* **PROMPT**: Please output every record below exactly as written, leaving out any pictures.

* **INPUT DATA**:
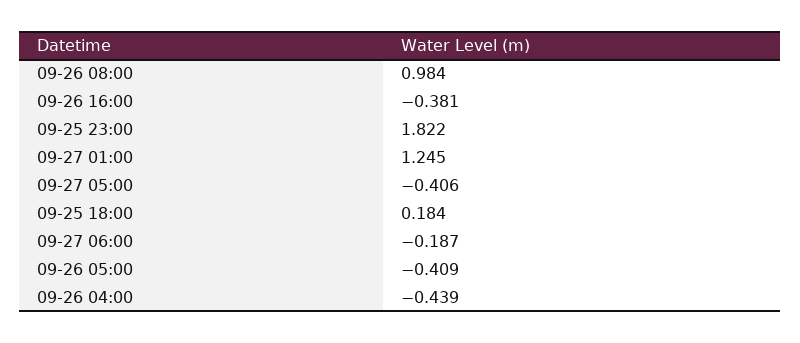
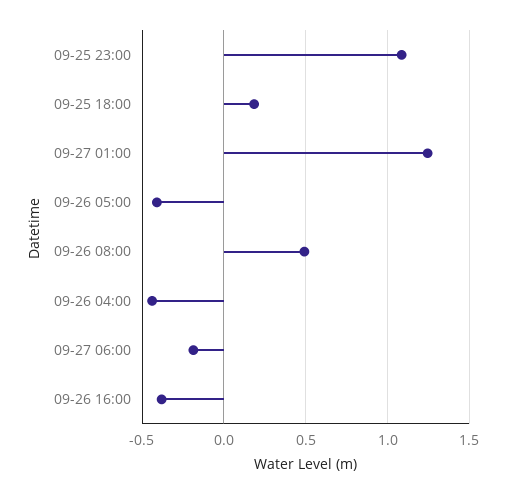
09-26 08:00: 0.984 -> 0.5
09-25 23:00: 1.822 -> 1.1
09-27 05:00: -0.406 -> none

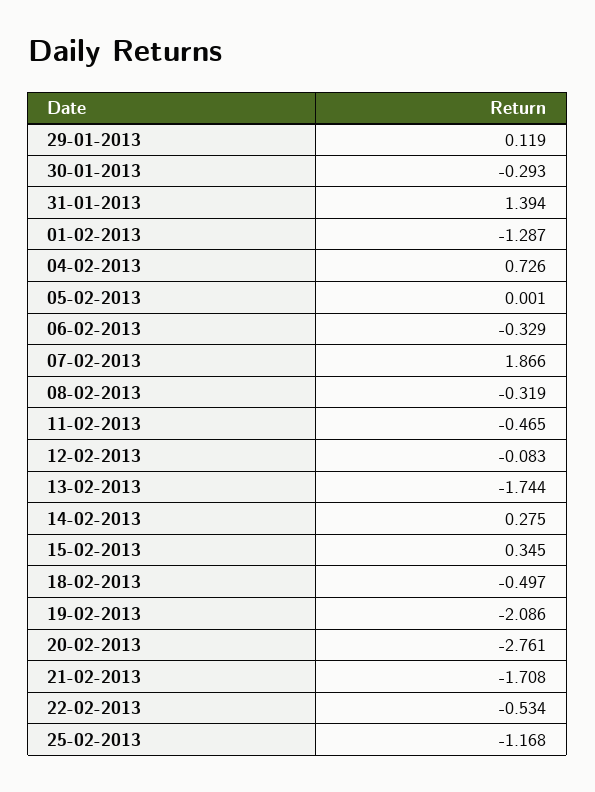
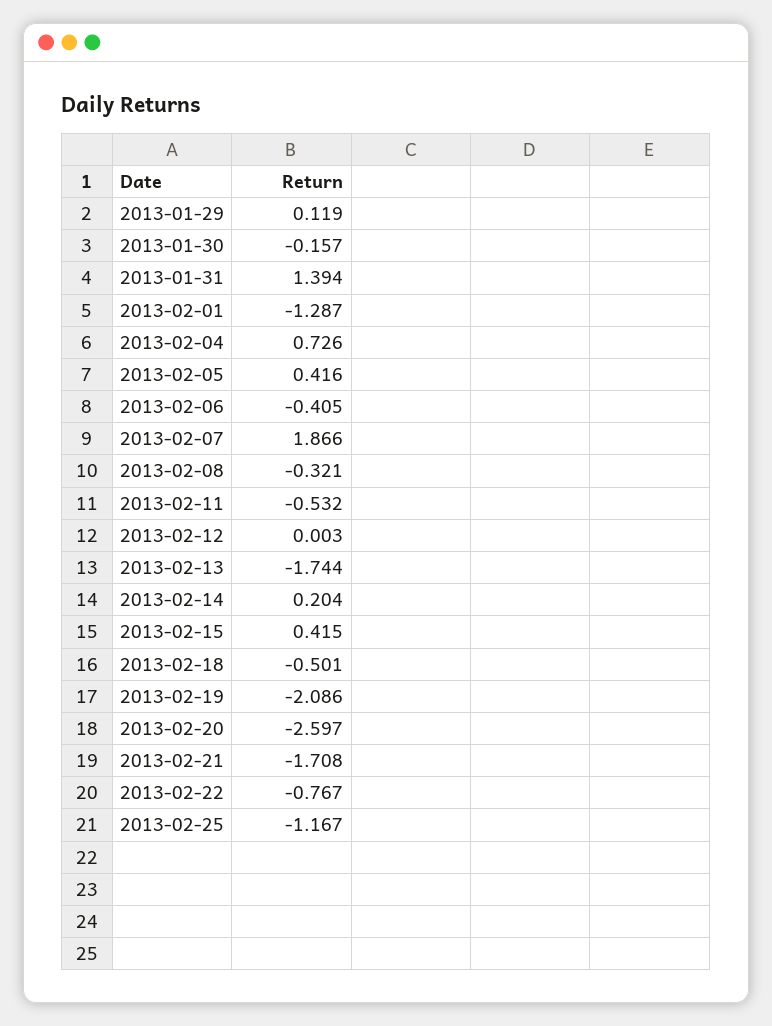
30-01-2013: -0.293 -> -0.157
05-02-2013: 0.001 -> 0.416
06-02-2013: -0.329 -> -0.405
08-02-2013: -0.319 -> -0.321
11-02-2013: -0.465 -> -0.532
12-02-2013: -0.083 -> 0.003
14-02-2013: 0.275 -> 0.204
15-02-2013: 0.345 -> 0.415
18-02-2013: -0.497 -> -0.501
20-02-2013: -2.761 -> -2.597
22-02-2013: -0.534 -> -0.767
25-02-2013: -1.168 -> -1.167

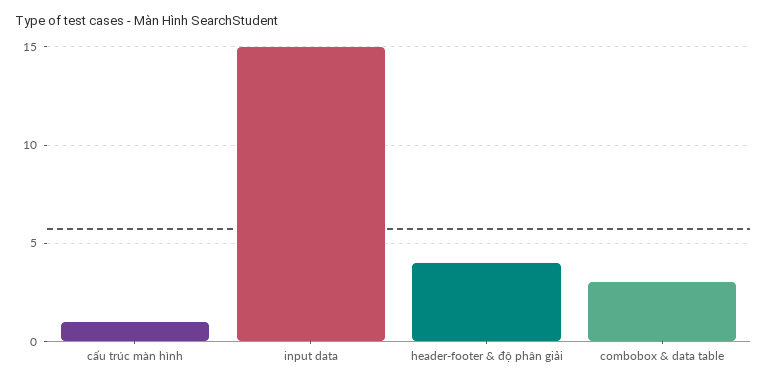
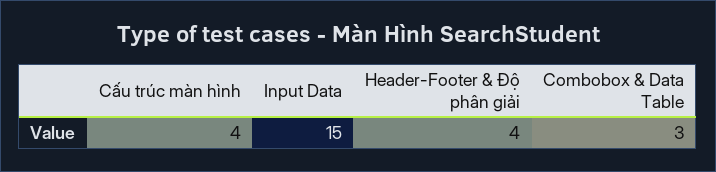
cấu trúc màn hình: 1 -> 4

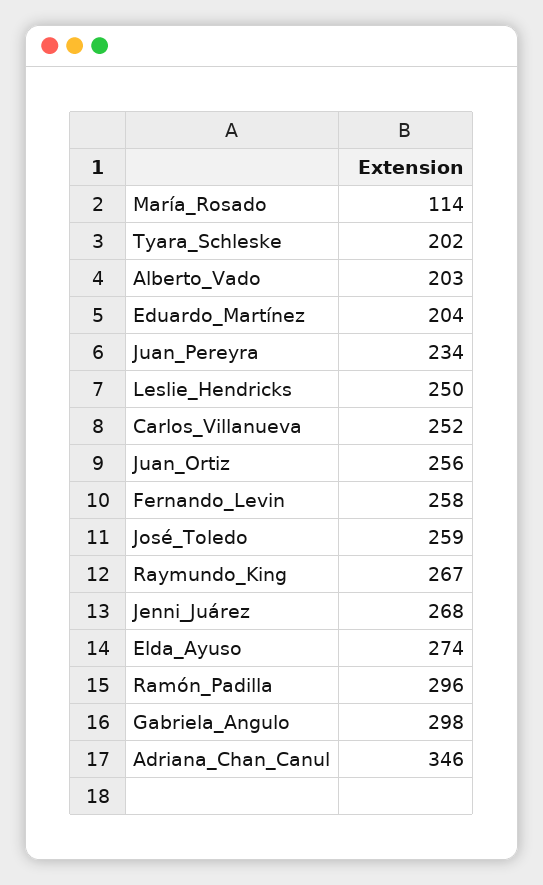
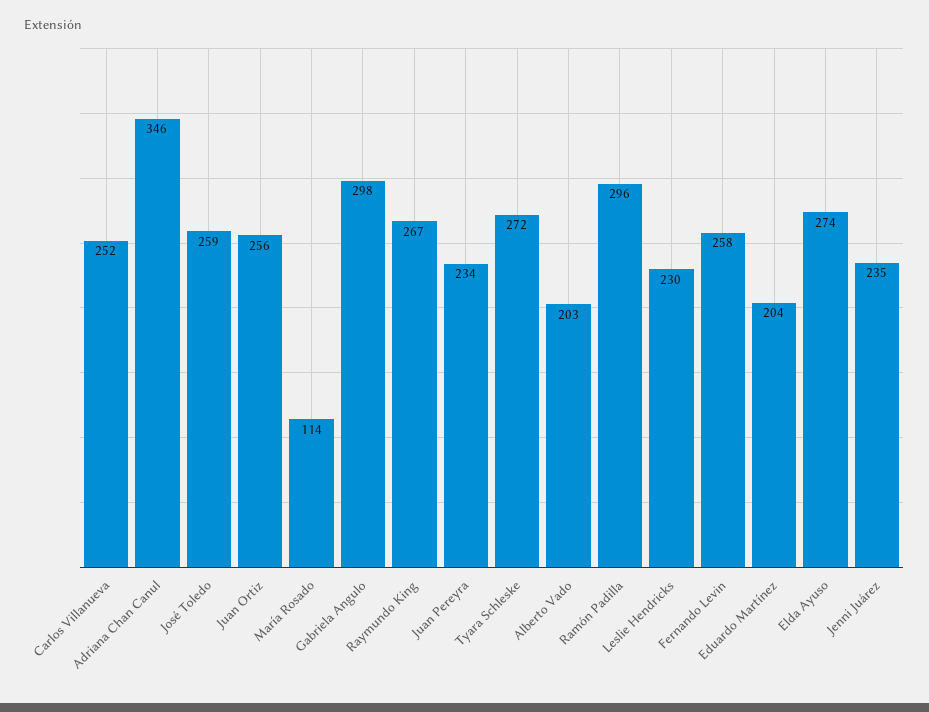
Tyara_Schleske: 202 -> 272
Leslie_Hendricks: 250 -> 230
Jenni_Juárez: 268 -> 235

* **ANSWER**:
09-26 08:00: 0.984 -> 0.5
09-25 23:00: 1.822 -> 1.1
09-27 05:00: -0.406 -> none

30-01-2013: -0.293 -> -0.157
05-02-2013: 0.001 -> 0.416
06-02-2013: -0.329 -> -0.405
08-02-2013: -0.319 -> -0.321
11-02-2013: -0.465 -> -0.532
12-02-2013: -0.083 -> 0.003
14-02-2013: 0.275 -> 0.204
15-02-2013: 0.345 -> 0.415
18-02-2013: -0.497 -> -0.501
20-02-2013: -2.761 -> -2.597
22-02-2013: -0.534 -> -0.767
25-02-2013: -1.168 -> -1.167

cấu trúc màn hình: 1 -> 4

Tyara_Schleske: 202 -> 272
Leslie_Hendricks: 250 -> 230
Jenni_Juárez: 268 -> 235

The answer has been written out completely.